Anyone who joined this
movement was aware that he or she could be killed for it. It was very
dangerous to be a part of this movement. And one of the most troubling
problems was, what do you do if you're arrested? There is a Jewish tradition
about persecution and about martyrdom which sees dying for God, as they
called it, as a way of witnessing God's power.
When Jesus' followers
tried to make sense of how their messiah died, some suggested that Jesus
died as a sacrifice. So the worship of Jesus' followers became a sacred meal
in which people drank wine and ate bread, ceremonially reenacting the death
of Jesus. But whoever wrote the Gospel of Judas has Jesus laughing at the
disciples, to say, what you're doing is ludicrous. Turning the death of
Jesus into something like an animal sacrifice. This author sees the idea of
Jesus dying for our sins as a complete misunderstanding of the whole message
of Jesus.
AR I find myself
immediately sympathetic to anything Elaine Pagels writes or says for the
idiosyncratic reason that she was married to Heinz Pagels.
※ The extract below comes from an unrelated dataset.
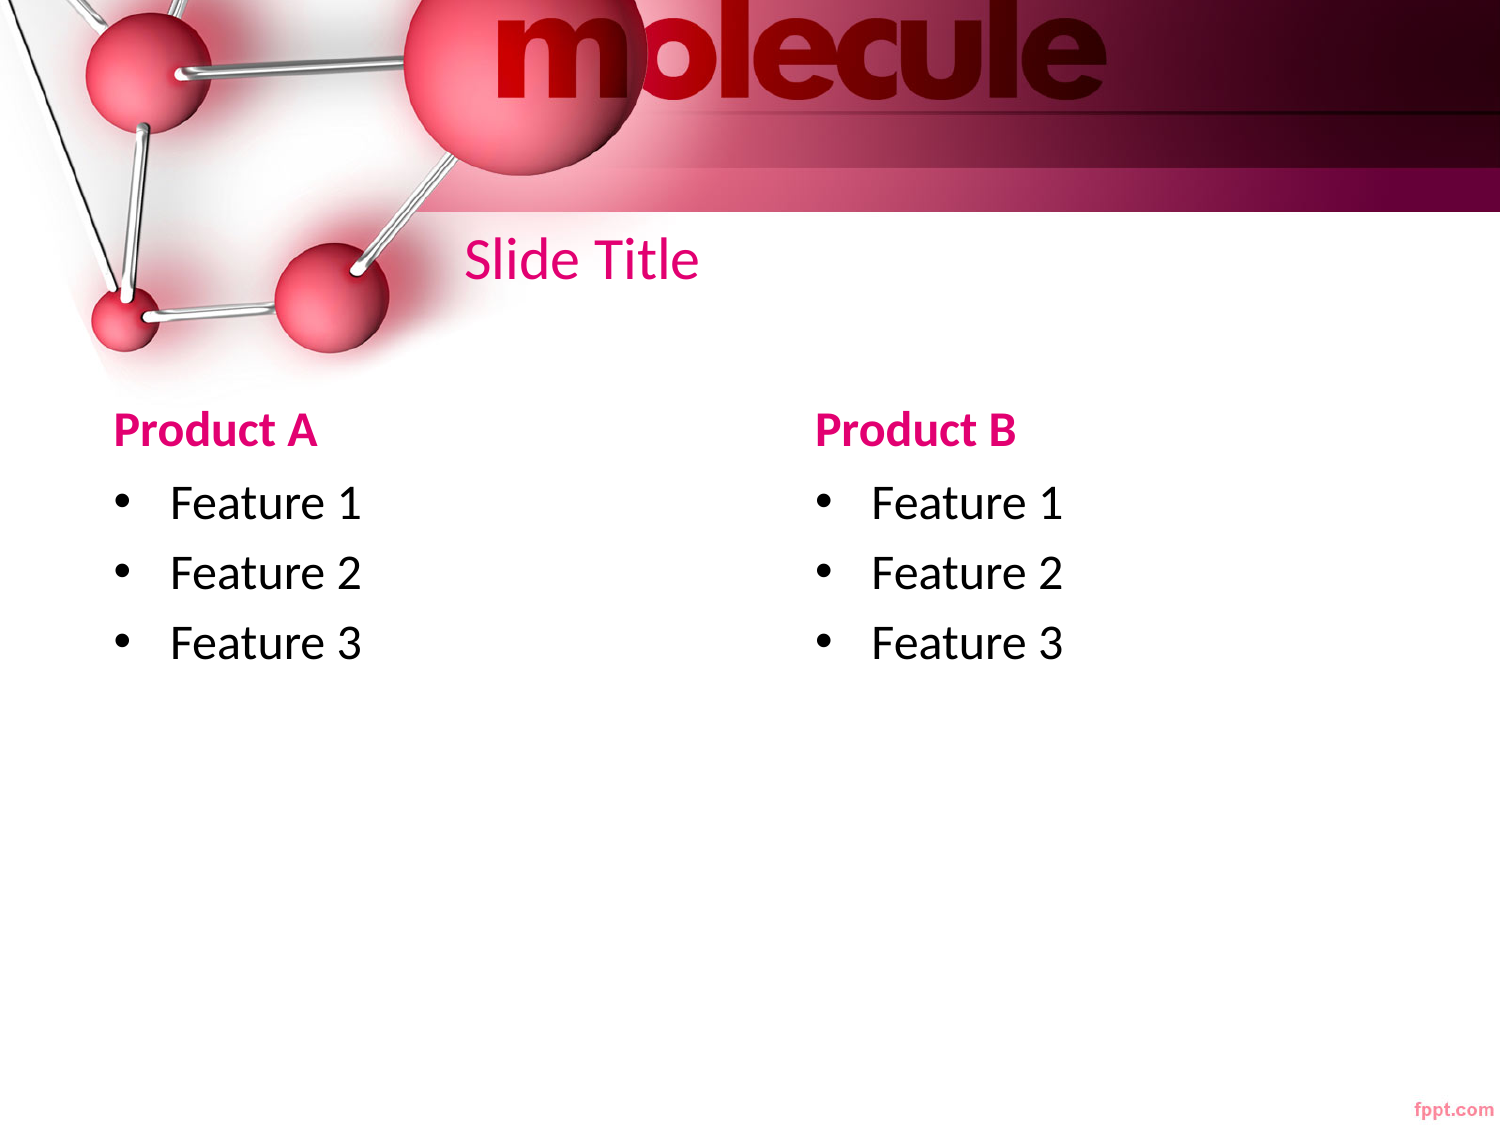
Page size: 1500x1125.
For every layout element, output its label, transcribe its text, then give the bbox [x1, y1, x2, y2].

Heinz was a
brilliant physicist who wrote three wonderful books before dying young in a
hiking accident in 1988. I loved the two of the books I read, The Cosmic
Code (about quantum physics as the code of nature) and Perfect Symmetry
(about big bang cosmology and the first moment), but moved to Germany before
his third, The Dreams of Reason (about complexity theory), appeared, and
spent so much time with other books on chaos and complexity theory that I
was sated before discovering it.
Returning to the gospel of Judas, of
course we should rethink the foundations of Christianity in the light of
this and other recently discovered gospels. Many thinkers in recent years
have come to regard the orthodox Christian doctrine of sin as a nasty
distraction from anything that Jesus might plausibly have wished to promote.